DC2: Linear-time Median Flashcards
Explain how we get from the median problem to the more general “find the kth smallest item problem”?
The median of a list A is the ceiling(n/2)th smallest item. If for odd n = 2L + 1, the median is therefore the L + 1 smallest.
So solving for the kth smallest item is a generalization of the median problem.
What is the easy algorithm for finding the kth smallest item?

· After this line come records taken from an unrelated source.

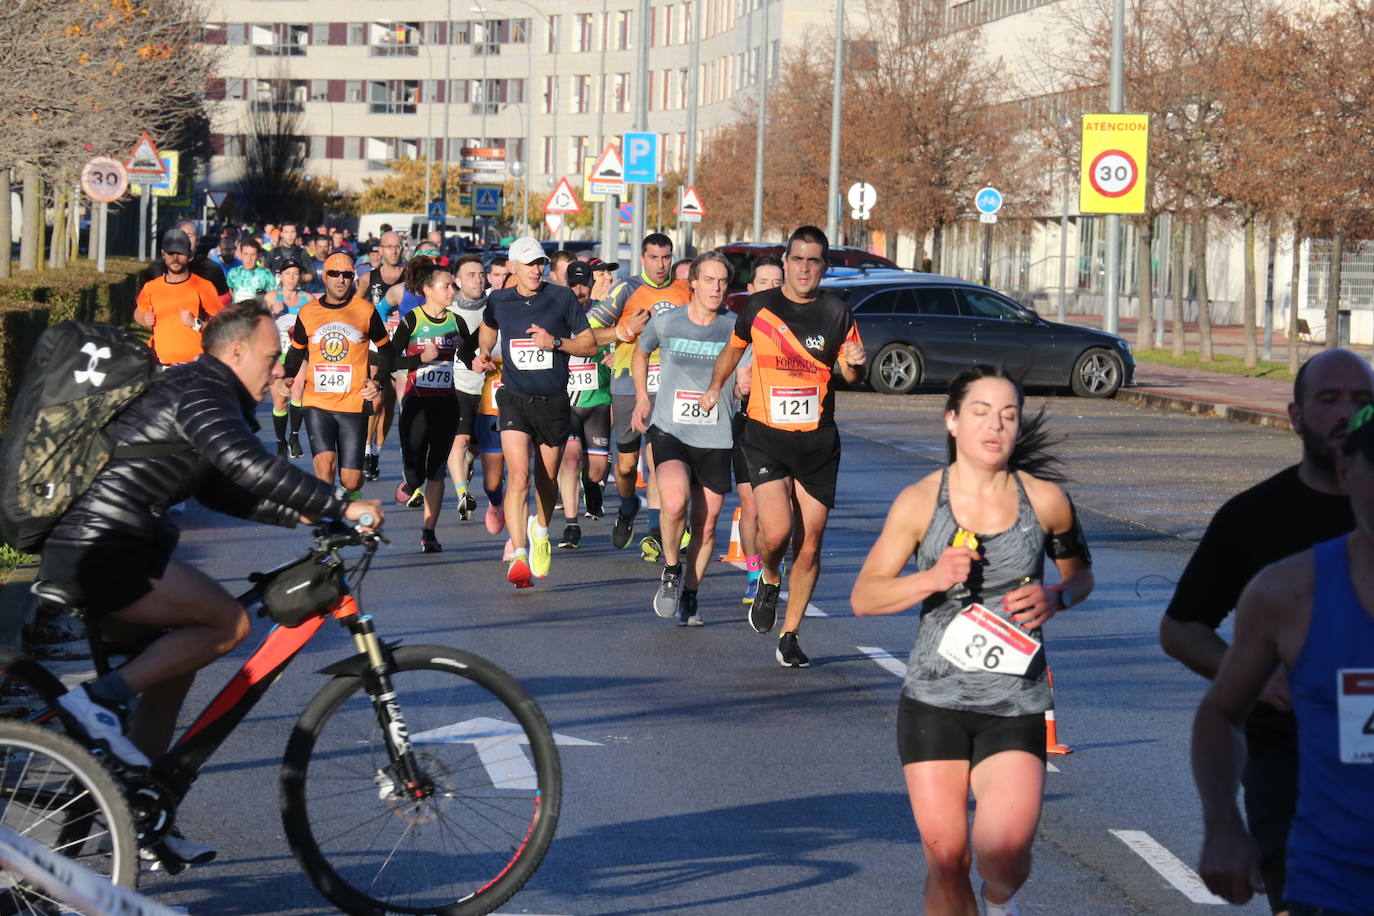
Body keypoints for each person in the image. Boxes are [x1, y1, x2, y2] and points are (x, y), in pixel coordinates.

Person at [43, 301, 383, 866]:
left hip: (114, 544)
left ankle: (142, 815)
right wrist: (338, 503)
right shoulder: (202, 390)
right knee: (228, 623)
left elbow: (220, 489)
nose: (279, 369)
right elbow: (243, 462)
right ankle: (95, 703)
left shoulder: (208, 391)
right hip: (102, 546)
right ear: (236, 351)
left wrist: (303, 513)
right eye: (271, 358)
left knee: (174, 669)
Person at [850, 365, 1094, 916]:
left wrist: (1058, 597)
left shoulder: (1046, 502)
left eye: (1008, 415)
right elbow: (865, 595)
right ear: (953, 421)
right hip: (934, 702)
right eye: (981, 412)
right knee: (947, 858)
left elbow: (1081, 576)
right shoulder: (920, 502)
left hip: (1015, 703)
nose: (995, 425)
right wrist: (933, 578)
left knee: (1004, 857)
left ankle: (1000, 901)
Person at [1162, 348, 1374, 916]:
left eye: (1362, 401)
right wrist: (1254, 676)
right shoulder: (1258, 528)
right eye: (1329, 399)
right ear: (1295, 416)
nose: (1346, 413)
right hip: (1295, 778)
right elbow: (1182, 630)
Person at [700, 225, 866, 667]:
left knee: (809, 544)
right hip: (765, 437)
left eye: (814, 260)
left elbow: (852, 375)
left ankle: (790, 634)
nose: (805, 268)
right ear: (786, 261)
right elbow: (732, 351)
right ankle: (770, 577)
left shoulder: (837, 312)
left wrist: (855, 365)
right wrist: (715, 386)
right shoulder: (759, 307)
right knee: (775, 533)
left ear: (824, 266)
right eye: (798, 259)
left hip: (817, 442)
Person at [474, 237, 597, 588]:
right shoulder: (499, 300)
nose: (536, 269)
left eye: (540, 262)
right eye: (529, 264)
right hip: (514, 398)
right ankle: (519, 552)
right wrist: (484, 352)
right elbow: (488, 327)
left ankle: (540, 531)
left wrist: (554, 342)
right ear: (512, 267)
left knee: (546, 480)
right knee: (519, 477)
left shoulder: (561, 297)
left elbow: (589, 344)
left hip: (552, 401)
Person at [632, 252, 738, 626]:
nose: (716, 288)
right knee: (675, 502)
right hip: (671, 429)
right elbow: (640, 351)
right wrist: (642, 397)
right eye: (709, 280)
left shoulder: (734, 327)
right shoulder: (667, 322)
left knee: (706, 525)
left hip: (716, 435)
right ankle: (672, 570)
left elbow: (748, 368)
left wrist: (742, 385)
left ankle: (690, 592)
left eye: (722, 281)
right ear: (693, 283)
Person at [586, 233, 681, 558]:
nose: (660, 264)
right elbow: (587, 331)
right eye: (654, 258)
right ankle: (627, 506)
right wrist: (623, 333)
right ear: (643, 259)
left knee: (659, 462)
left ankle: (654, 532)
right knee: (626, 467)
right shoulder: (626, 289)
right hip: (628, 386)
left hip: (668, 388)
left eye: (666, 257)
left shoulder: (684, 290)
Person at [282, 252, 395, 498]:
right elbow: (296, 351)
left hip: (353, 404)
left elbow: (388, 351)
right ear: (325, 277)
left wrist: (377, 382)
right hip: (317, 403)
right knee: (325, 467)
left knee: (351, 481)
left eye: (346, 275)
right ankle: (329, 513)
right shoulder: (308, 312)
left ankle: (349, 493)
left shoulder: (365, 310)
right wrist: (286, 376)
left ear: (353, 278)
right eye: (334, 274)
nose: (340, 279)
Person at [390, 256, 478, 552]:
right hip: (416, 405)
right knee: (416, 476)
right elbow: (389, 359)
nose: (452, 291)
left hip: (447, 404)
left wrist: (476, 358)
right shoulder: (413, 320)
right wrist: (419, 359)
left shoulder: (457, 321)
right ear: (428, 290)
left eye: (453, 286)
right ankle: (408, 485)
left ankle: (429, 533)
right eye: (446, 286)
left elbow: (469, 356)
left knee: (436, 471)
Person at [735, 254, 784, 604]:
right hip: (748, 427)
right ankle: (755, 576)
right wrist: (740, 388)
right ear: (752, 288)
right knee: (751, 508)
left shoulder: (796, 329)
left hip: (788, 432)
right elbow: (724, 380)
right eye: (764, 283)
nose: (770, 289)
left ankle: (772, 565)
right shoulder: (740, 329)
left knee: (781, 517)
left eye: (776, 283)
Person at [557, 260, 613, 548]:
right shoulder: (556, 313)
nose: (579, 290)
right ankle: (571, 523)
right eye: (573, 285)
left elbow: (625, 340)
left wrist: (618, 356)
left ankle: (592, 486)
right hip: (565, 401)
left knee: (597, 471)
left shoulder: (605, 314)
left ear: (592, 286)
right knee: (570, 459)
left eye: (584, 285)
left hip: (598, 399)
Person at [135, 229, 224, 367]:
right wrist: (144, 319)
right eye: (171, 253)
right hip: (161, 365)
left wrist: (196, 323)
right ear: (163, 254)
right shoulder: (151, 287)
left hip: (194, 365)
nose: (175, 258)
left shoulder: (203, 286)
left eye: (180, 253)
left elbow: (221, 324)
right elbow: (138, 313)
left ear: (189, 254)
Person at [445, 254, 491, 521]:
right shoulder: (449, 312)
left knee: (476, 447)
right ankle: (463, 495)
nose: (478, 280)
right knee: (459, 441)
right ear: (458, 280)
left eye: (481, 275)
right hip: (459, 387)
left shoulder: (495, 309)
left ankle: (469, 462)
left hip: (489, 389)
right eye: (471, 275)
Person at [360, 231, 407, 481]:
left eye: (397, 246)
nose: (393, 251)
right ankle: (366, 450)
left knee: (389, 405)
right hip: (376, 345)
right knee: (376, 400)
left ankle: (376, 452)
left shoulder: (410, 277)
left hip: (401, 346)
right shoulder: (369, 278)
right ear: (380, 250)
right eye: (389, 246)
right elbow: (355, 306)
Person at [266, 259, 314, 457]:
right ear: (281, 276)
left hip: (298, 353)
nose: (292, 278)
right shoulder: (272, 296)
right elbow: (258, 321)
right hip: (277, 355)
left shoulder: (307, 299)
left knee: (298, 391)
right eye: (288, 274)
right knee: (280, 402)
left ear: (300, 277)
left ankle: (294, 436)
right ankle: (280, 442)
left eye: (295, 274)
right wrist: (271, 311)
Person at [141, 219, 231, 308]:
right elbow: (142, 302)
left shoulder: (210, 269)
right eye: (180, 235)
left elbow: (224, 301)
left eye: (188, 235)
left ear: (197, 240)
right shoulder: (157, 268)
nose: (184, 240)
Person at [225, 237, 275, 304]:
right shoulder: (233, 273)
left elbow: (272, 297)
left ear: (258, 256)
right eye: (246, 254)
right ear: (241, 255)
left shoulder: (266, 275)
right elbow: (229, 295)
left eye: (253, 255)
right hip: (237, 309)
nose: (249, 259)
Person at [265, 222, 313, 287]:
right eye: (286, 232)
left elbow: (312, 275)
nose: (290, 235)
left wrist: (296, 278)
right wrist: (275, 279)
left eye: (293, 232)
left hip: (297, 290)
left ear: (296, 234)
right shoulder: (273, 252)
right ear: (282, 234)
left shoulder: (302, 253)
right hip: (277, 290)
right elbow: (265, 273)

If the list is sorted, we can just iterate over it until we get to the kth item. So the easy algorithm would be sort, then iterate. Many sorting algorithms (like MergeSort) are O(nlogn), so we need to do better than that to beat the easy algorithm.
Describe the basics of the QuickSelect algorithm
QuickSelect finds the kth smallest item in list A, so it’s input are A and k.
Select(A, k):
1) Select a pivot p (this is the hard part)

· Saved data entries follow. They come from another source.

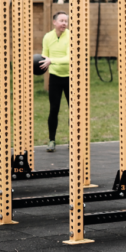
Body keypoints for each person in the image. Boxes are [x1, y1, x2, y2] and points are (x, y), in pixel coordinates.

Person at [40, 12, 70, 153]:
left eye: (66, 21)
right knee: (53, 109)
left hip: (70, 78)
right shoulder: (47, 37)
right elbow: (44, 55)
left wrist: (51, 60)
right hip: (55, 78)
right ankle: (51, 140)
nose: (64, 23)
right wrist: (41, 63)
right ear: (54, 22)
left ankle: (74, 140)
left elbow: (70, 58)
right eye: (61, 20)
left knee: (74, 110)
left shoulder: (71, 36)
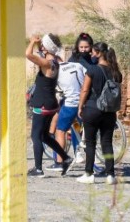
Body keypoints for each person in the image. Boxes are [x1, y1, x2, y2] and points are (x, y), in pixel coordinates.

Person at [26, 34, 74, 178]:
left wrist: (32, 43)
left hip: (42, 104)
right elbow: (45, 56)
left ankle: (38, 169)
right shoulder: (56, 62)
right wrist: (41, 48)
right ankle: (65, 158)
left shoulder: (46, 64)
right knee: (46, 135)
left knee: (36, 135)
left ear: (46, 47)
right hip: (52, 104)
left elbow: (28, 54)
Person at [46, 32, 94, 172]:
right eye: (81, 47)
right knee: (75, 126)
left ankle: (60, 161)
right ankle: (77, 152)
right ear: (77, 47)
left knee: (61, 128)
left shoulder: (83, 61)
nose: (84, 49)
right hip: (83, 98)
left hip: (76, 99)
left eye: (86, 47)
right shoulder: (80, 60)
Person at [76, 42, 122, 185]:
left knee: (90, 143)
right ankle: (110, 175)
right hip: (109, 111)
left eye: (93, 52)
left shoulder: (92, 70)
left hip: (92, 108)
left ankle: (89, 173)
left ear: (99, 53)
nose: (91, 54)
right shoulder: (116, 72)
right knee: (107, 142)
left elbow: (85, 90)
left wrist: (80, 106)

2) Partition A in A<p, A=p, and A>p
3) If k < |A<p|, return Select(A<p, k)
If |A<p| < k <= |A<p| + |A=p|, return (p) (because the kth item must be in A=p)
If k > |A<p| + |A=p|, return Select(A>p, k - |A<p| - |A=p|)

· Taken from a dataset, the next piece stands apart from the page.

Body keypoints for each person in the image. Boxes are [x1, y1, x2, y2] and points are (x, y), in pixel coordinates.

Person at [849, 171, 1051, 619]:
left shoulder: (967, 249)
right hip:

Give the pseudocode for FastSelect(), the O(n) algorithm for finding the kth smallest item of A.
FastSelect(A, k):
1) Divide A into n/5 chunks, G_1…G_n/5
2) For i = 1 to n/5, set m_i = median(G_i)
3) Let S = {m_1, …, m_n/5}
4) Let p = FastSelect(S, n/5 * 1/2)
5) Partition A into A<p, A=p, and A>p
6) If k < |A<p|, return FastSelect(A<p, k)
else if k > |A<p| + |A=p|, return FastSelect(A>p, k - |A<p| - |A=p|)
else return (p) (because the kth item must be in A=p)
How do we find a good pivot p in O(n) time?
Instead of median, we look for “approximate median”, i.e., the value within some band around the median. Like the n/4th smallest to the 3n/4th smallest elements.
This gives a recurrence like T(n) = T(3n/4) + O(n) = O(n). This is true for any fraction q between 0 and 1: T(n) = T(qn) + O(n).
So a good pivot is any pivot p for which |A<p| <= 3n/4 and |A>p| <= 3n/4. Then we can find it in O(n) time.
Note T(n) = T(3n/4) + T(n/5) + O(n) is still O(n), because 3/4 + 1/5 < 1. So we have T(n/5) + O(n) time to find a good pivot (T(3n/4) is the time to do the rest of the algorithm).
That means we need to choose a subset S of size n/5, then set p = median(S).
S needs to be a representative sample. For each x in S, a few elements of A should be smaller and a few should be larger.
To accomplish this we take each n/5 subsets of A, and sort each of them (because they are fixed size 5, this takes O(1) time). then we take the median from each group of 5 and add it to S.